**Exercise directions**.
Could you return each line from the one bearing "FOTOROMANZI" through the last line of the entries, exactly as it stands, with no pictures?

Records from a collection
----
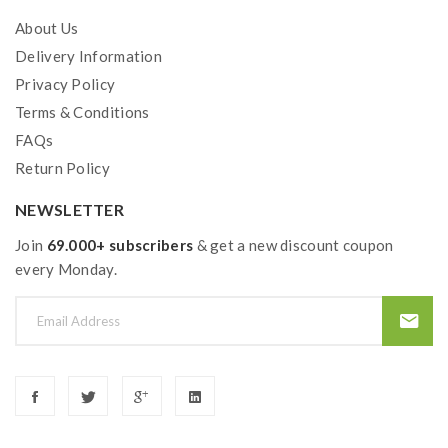
About Us
Delivery Information
Privacy Policy
Terms & Conditions
FAQs
Return Policy
NEWSLETTER
Join
69.000+ subscribers
& get a new discount coupon
every Monday.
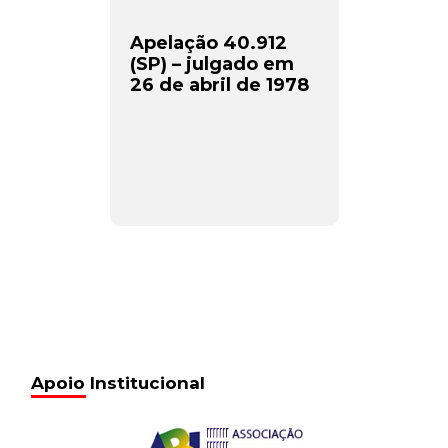
Apelação 40.912
(SP) – julgado em
26 de abril de 1978
Apoio Institucional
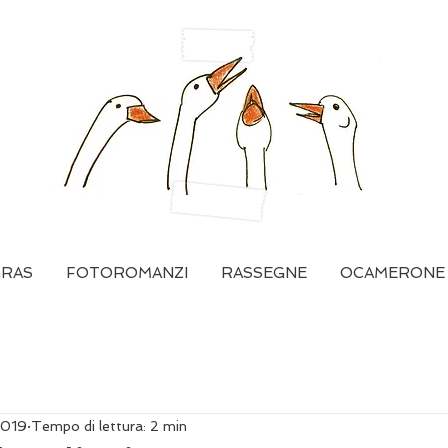
GRAS
FOTOROMANZI
RASSEGNE
OCAMERONE
2019
Tempo di lettura: 2 min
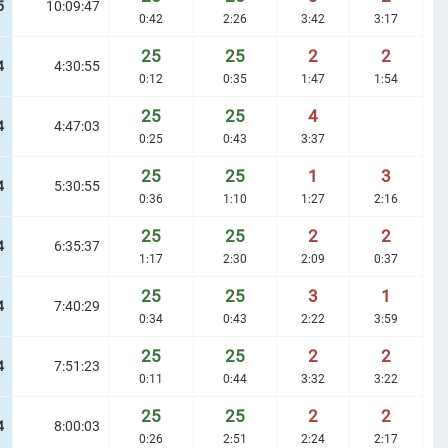
5
10:09:47
0:42
2:26
3:42
3:17
25
25
2
2
4
4:30:55
0:12
0:35
1:47
1:54
25
25
4
4
4:47:03
0:25
0:43
3:37
25
25
1
3
4
5:30:55
0:36
1:10
1:27
2:16
25
25
2
2
4
6:35:37
1:17
2:30
2:09
0:37
25
25
3
1
4
7:40:29
0:34
0:43
2:22
3:59
25
25
2
2
4
7:51:23
0:11
0:44
3:32
3:22
25
25
2
2
4
8:00:03
0:26
2:51
2:24
2:17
----
**Answer space**.
FOTOROMANZI
RASSEGNE
OCAMERONE
2019
Tempo di lettura: 2 min
5
10:09:47
0:42
2:26
3:42
3:17
25
25
2
2
4
4:30:55
0:12
0:35
1:47
1:54
25
25
4
4
4:47:03
0:25
0:43
3:37
25
25
1
3
4
5:30:55
0:36
1:10
1:27
2:16
25
25
2
2
4
6:35:37
1:17
2:30
2:09
0:37
25
25
3
1
4
7:40:29
0:34
0:43
2:22
3:59
25
25
2
2
4
7:51:23
0:11
0:44
3:32
3:22
25
25
2
2
4
8:00:03
0:26
2:51
2:24
2:17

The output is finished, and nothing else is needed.